Gesetzliche Grundlage der Gebäudeabschreibung
Die lineare Absetzung für Abnutzung von Gebäuden richtet sich nach § 7 Abs. 4 EStG. Je nach Nutzung sowie Bauantrag- oder Anschaffungszeitpunkt beträgt die AfA in der Praxis regelmäßig 2 Prozent, 2,5 Prozent oder 3 Prozent pro Jahr. Daraus ergibt sich eine typisierte Nutzungsdauer von 50, 40 oder 33 Jahren. Sonderabschreibungen, etwa nach § 7b EStG, sind davon getrennt zu betrachten.
Diese Typisierung passt nicht in jedem Fall. Deshalb erlaubt das Gesetz ausdrücklich eine Abweichung: Ist die tatsächliche Nutzungsdauer kürzer, darf diese angesetzt werden (§ 7 Abs. 4 Satz 2 EStG). Genau dadurch kann die kürzere Abschreibungsdauer bei Vermietung zu einer höheren jährlichen Abschreibung führen.
Nachweis: Keine überzogenen Anforderungen laut BFH
In der Praxis stellt sich vor allem die Frage, wie die verkürzte Nutzungsdauer nachzuweisen ist. Der Bundesfinanzhof hat entschieden, dass an den Nachweis einer kürzeren tatsächlichen Nutzungsdauer keine überbordenden Anforderungen zu stellen sind. Steuerpflichtige dürfen sich zur Darlegung jeder Methode bedienen, die im konkreten Einzelfall geeignet erscheint.
Besonders wichtig für Vermieter: Die Vorlage eines Bausubstanzgutachtens ist nach der Rechtsprechung nicht zwingend Voraussetzung für die Anerkennung einer verkürzten Nutzungsdauer. Der Bundesfinanzhof hat dies unter anderem in Urteilen vom 28.07.2021 (IX R 25/19) und vom 23.01.2024 (IX R 14/23) bestätigt.
Warum die Finanzverwaltung strengere Regeln wollte
Die Finanzverwaltung sieht die Entwicklung kritisch. Nach den BFH-Entscheidungen wurden in der Praxis zunehmend unterschiedlichste Gutachten als Nachweis vorgelegt, teils auch von nicht öffentlich bestellten Sachverständigen oder auf Basis pauschaler Bewertungsmodelle. Zudem wurden Objekte nach Darstellung der Verwaltung häufig nicht persönlich besichtigt. Aus Sicht der Verwaltung erhöhte dies das Risiko, dass eine kürzere Abschreibungsdauer bei Vermietung zu großzügig angesetzt wird.
Geplante Verschärfung ab 2025 – bisher nicht umgesetzt
Vor diesem Hintergrund sah ein Referentenentwurf zur „Siebten Verordnung zur Änderung steuerlicher Verordnungen“ vor, die Anforderungen deutlich zu verschärfen. Danach sollte das Gutachten von einem öffentlich bestellten und vereidigten Sachverständigen stammen, eine Vor-Ort-Besichtigung zwingend sein und das Gutachten detailliert technische, wirtschaftliche und rechtliche Faktoren würdigen, die die Nutzungsdauer beeinflussen. Die Verschärfung sollte rückwirkend ab dem 1.1.2025 gelten.

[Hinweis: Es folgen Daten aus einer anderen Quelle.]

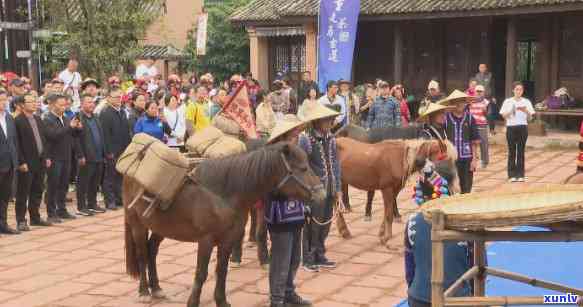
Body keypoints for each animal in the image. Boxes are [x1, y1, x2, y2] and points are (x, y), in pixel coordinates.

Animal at [123, 143, 326, 306]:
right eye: (303, 168)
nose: (322, 194)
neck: (221, 194)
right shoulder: (205, 241)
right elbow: (201, 273)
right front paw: (193, 302)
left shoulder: (228, 239)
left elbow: (222, 270)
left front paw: (221, 301)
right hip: (137, 224)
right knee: (142, 254)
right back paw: (144, 291)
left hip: (162, 227)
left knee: (151, 251)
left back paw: (156, 288)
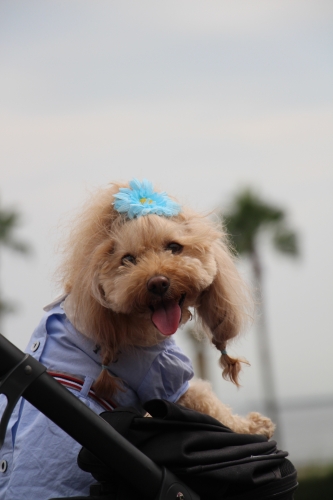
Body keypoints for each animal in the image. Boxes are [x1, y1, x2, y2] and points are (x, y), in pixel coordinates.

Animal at [58, 181, 274, 438]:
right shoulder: (161, 369)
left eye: (174, 247)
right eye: (127, 259)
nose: (157, 283)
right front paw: (253, 426)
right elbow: (208, 403)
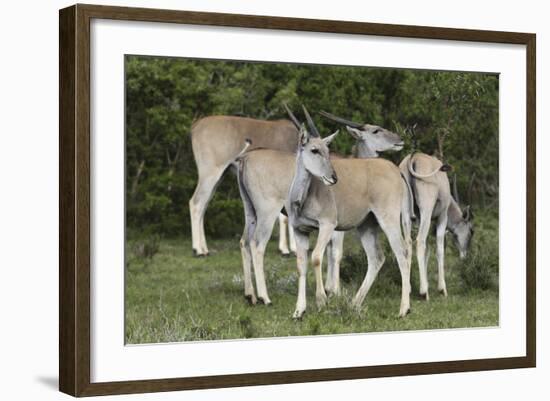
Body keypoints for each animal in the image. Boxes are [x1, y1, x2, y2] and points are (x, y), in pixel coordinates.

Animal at [191, 115, 302, 256]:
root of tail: (197, 125)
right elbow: (285, 218)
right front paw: (287, 249)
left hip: (218, 178)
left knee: (203, 206)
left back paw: (204, 248)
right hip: (210, 175)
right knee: (196, 203)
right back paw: (198, 250)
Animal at [238, 106, 414, 318]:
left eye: (327, 150)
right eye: (376, 130)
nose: (400, 140)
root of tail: (396, 171)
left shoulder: (329, 226)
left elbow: (318, 257)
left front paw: (324, 297)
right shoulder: (310, 229)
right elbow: (312, 260)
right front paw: (312, 303)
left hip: (380, 221)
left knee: (396, 253)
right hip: (267, 213)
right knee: (256, 244)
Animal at [398, 152, 476, 298]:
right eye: (471, 231)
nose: (464, 256)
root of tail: (414, 157)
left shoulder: (419, 220)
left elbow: (427, 251)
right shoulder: (442, 218)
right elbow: (439, 248)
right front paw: (441, 289)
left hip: (406, 214)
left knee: (408, 242)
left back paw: (409, 288)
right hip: (426, 212)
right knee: (420, 241)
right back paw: (424, 292)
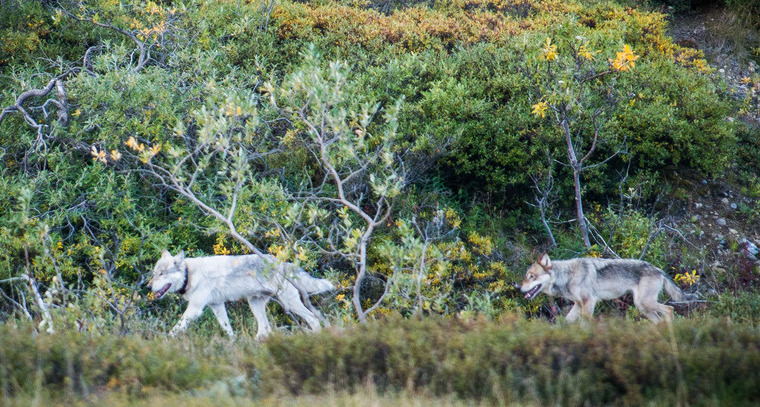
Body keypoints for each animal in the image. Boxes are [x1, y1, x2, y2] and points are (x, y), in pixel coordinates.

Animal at [149, 250, 334, 339]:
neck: (189, 274)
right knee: (265, 328)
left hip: (290, 304)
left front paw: (164, 342)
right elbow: (227, 329)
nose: (148, 286)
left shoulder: (195, 309)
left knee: (314, 319)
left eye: (162, 274)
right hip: (255, 305)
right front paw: (232, 344)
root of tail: (284, 263)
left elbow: (175, 329)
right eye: (154, 273)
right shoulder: (217, 306)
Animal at [521, 253, 694, 323]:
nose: (518, 287)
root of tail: (658, 269)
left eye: (532, 276)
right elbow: (566, 321)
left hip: (645, 303)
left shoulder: (589, 302)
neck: (567, 275)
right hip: (642, 306)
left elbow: (585, 324)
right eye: (526, 276)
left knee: (670, 309)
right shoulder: (578, 304)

Diese Regelung ist jedoch bislang nicht gesetzlich umgesetzt worden. Damit bleibt es beim aktuellen Rechtsstand und den Maßstäben der BFH-Rechtsprechung.
Praxisfolgen für Vermieter
Für Vermieter ist das eine wichtige Nachricht: Die kürzere Abschreibungsdauer bei Vermietung kann weiterhin geltend gemacht werden, wenn der Nachweis nachvollziehbar und objektbezogen gelingt. Ein teures Spezialgutachten ist nicht zwingend vorgeschrieben. Gleichwohl sollte die Dokumentation inhaltlich belastbar sein, damit sie einer Prüfung standhält.
Fazit
Derzeit gibt es keine strengeren gesetzlichen Vorschriften für den Nachweis einer kürzeren Nutzungsdauer bei vermieteten Gebäuden. Maßgeblich bleibt die Rechtsprechung des Bundesfinanzhofs, die keine überzogenen Formalanforderungen zulässt. Damit bleibt die kürzere Abschreibungsdauer bei Vermietung weiterhin möglich – und kann bei passender Sachlage ein spürbarer Steuervorteil sein.